» DESCRIPTION OF THE TASK
Pull the source text from each of the rows below and reproduce it line for line without any changes. Leave out the pictures.

» INPUT FOR THIS TASK
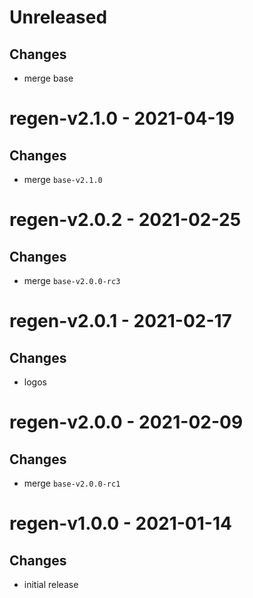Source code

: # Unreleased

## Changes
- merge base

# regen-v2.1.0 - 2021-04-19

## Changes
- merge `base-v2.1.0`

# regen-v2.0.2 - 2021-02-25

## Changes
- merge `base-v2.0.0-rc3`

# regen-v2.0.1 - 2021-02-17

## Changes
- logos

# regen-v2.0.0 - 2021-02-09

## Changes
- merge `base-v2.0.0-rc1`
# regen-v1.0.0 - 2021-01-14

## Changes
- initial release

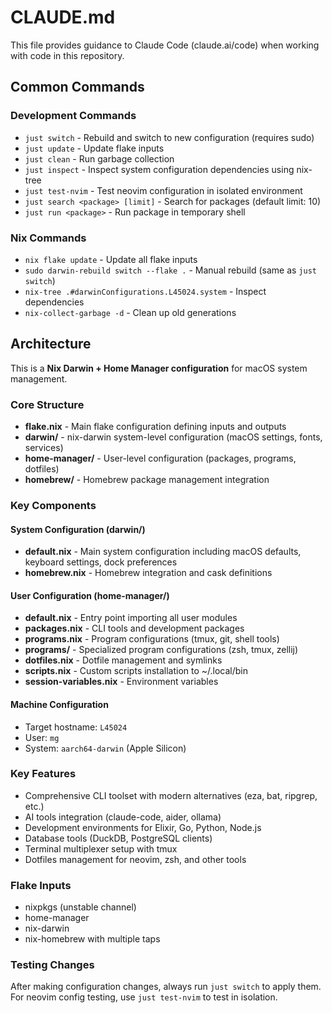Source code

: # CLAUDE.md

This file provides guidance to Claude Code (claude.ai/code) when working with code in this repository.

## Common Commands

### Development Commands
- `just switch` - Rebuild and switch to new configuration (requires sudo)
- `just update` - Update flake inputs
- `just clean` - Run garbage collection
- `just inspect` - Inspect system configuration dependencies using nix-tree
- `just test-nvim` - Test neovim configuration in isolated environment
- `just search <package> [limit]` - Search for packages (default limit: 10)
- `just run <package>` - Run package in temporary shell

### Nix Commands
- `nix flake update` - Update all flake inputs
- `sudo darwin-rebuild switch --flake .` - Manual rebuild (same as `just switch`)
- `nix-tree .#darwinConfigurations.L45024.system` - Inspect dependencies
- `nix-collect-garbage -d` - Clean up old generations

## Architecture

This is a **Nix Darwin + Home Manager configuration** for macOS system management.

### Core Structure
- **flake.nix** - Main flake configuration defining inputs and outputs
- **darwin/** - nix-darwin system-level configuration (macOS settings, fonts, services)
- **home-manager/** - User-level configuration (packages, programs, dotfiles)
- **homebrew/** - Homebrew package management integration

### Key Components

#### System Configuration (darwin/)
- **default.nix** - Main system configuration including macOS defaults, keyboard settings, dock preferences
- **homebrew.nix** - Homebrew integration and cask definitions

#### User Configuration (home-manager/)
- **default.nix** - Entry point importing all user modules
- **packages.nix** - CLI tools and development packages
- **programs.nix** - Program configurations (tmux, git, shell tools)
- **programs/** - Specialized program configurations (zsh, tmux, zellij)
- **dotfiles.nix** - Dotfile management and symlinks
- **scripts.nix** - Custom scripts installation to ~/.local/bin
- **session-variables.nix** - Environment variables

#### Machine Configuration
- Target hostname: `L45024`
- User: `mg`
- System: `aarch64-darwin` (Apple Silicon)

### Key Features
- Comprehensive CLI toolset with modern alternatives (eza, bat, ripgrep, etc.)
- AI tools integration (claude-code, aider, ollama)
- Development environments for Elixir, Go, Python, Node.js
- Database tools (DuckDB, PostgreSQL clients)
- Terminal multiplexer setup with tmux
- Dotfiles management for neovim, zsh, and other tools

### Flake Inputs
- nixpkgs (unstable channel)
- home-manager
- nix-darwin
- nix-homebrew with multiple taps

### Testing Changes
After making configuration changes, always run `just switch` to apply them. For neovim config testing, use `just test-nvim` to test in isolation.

» TASK ANSWER
Source code

: # Unreleased

## Changes
- merge base

# regen-v2.1.0 - 2021-04-19

## Changes
- merge `base-v2.1.0`

# regen-v2.0.2 - 2021-02-25

## Changes
- merge `base-v2.0.0-rc3`

# regen-v2.0.1 - 2021-02-17

## Changes
- logos

# regen-v2.0.0 - 2021-02-09

## Changes
- merge `base-v2.0.0-rc1`
# regen-v1.0.0 - 2021-01-14

## Changes
- initial release

Source code

: # CLAUDE.md

This file provides guidance to Claude Code (claude.ai/code) when working with code in this repository.

## Common Commands

### Development Commands
- `just switch` - Rebuild and switch to new configuration (requires sudo)
- `just update` - Update flake inputs
- `just clean` - Run garbage collection
- `just inspect` - Inspect system configuration dependencies using nix-tree
- `just test-nvim` - Test neovim configuration in isolated environment
- `just search <package> [limit]` - Search for packages (default limit: 10)
- `just run <package>` - Run package in temporary shell

### Nix Commands
- `nix flake update` - Update all flake inputs
- `sudo darwin-rebuild switch --flake .` - Manual rebuild (same as `just switch`)
- `nix-tree .#darwinConfigurations.L45024.system` - Inspect dependencies
- `nix-collect-garbage -d` - Clean up old generations

## Architecture

This is a **Nix Darwin + Home Manager configuration** for macOS system management.

### Core Structure
- **flake.nix** - Main flake configuration defining inputs and outputs
- **darwin/** - nix-darwin system-level configuration (macOS settings, fonts, services)
- **home-manager/** - User-level configuration (packages, programs, dotfiles)
- **homebrew/** - Homebrew package management integration

### Key Components

#### System Configuration (darwin/)
- **default.nix** - Main system configuration including macOS defaults, keyboard settings, dock preferences
- **homebrew.nix** - Homebrew integration and cask definitions

#### User Configuration (home-manager/)
- **default.nix** - Entry point importing all user modules
- **packages.nix** - CLI tools and development packages
- **programs.nix** - Program configurations (tmux, git, shell tools)
- **programs/** - Specialized program configurations (zsh, tmux, zellij)
- **dotfiles.nix** - Dotfile management and symlinks
- **scripts.nix** - Custom scripts installation to ~/.local/bin
- **session-variables.nix** - Environment variables

#### Machine Configuration
- Target hostname: `L45024`
- User: `mg`
- System: `aarch64-darwin` (Apple Silicon)

### Key Features
- Comprehensive CLI toolset with modern alternatives (eza, bat, ripgrep, etc.)
- AI tools integration (claude-code, aider, ollama)
- Development environments for Elixir, Go, Python, Node.js
- Database tools (DuckDB, PostgreSQL clients)
- Terminal multiplexer setup with tmux
- Dotfiles management for neovim, zsh, and other tools

### Flake Inputs
- nixpkgs (unstable channel)
- home-manager
- nix-darwin
- nix-homebrew with multiple taps

### Testing Changes
After making configuration changes, always run `just switch` to apply them. For neovim config testing, use `just test-nvim` to test in isolation.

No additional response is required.